**WHAT TO WORK ON:** Copy each line of the data below with the word "give".

[DATA EXTRACT — start]

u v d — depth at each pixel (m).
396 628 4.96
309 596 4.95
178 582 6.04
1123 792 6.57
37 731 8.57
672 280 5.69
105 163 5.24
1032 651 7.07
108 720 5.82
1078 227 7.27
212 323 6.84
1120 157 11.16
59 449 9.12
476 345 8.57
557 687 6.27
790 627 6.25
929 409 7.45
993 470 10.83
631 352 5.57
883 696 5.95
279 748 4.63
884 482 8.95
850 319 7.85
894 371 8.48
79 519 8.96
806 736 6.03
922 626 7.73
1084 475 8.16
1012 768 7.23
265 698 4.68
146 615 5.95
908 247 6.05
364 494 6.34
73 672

[DATA EXTRACT — finish]
[DATA EXTRACT — start]

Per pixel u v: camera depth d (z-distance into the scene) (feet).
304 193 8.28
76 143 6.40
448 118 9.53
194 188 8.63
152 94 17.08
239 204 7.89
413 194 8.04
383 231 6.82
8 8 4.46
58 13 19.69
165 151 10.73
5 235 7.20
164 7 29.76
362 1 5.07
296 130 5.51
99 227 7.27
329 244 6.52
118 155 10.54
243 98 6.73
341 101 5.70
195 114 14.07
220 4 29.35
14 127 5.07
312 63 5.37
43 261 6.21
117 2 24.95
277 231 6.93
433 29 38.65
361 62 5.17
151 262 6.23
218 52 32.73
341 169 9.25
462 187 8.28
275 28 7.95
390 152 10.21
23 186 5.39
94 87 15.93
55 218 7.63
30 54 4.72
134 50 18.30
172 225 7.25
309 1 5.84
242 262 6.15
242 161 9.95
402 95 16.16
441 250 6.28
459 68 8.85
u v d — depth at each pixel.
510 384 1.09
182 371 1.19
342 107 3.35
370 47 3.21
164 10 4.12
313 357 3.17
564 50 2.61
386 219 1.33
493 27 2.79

[DATA EXTRACT — finish]
[DATA EXTRACT — start]

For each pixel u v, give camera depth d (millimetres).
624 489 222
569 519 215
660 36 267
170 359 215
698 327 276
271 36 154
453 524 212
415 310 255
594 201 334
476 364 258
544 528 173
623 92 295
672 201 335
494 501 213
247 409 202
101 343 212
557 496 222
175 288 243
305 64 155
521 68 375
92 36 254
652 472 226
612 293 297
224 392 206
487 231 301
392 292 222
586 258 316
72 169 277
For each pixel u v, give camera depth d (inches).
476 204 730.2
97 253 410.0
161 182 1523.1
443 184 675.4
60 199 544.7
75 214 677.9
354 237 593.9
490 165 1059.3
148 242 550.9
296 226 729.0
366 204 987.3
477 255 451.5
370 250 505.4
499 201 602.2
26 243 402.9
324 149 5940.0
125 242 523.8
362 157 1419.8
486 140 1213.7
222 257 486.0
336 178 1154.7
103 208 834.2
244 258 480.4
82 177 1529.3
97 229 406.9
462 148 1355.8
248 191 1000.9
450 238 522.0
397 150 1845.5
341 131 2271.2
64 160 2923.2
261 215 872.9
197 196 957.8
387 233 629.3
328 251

[DATA EXTRACT — finish]

**RESULT OF THE TASK:**
For each pixel u v, give camera depth d (millimetres).
For each pixel u v, give camera depth d (inches).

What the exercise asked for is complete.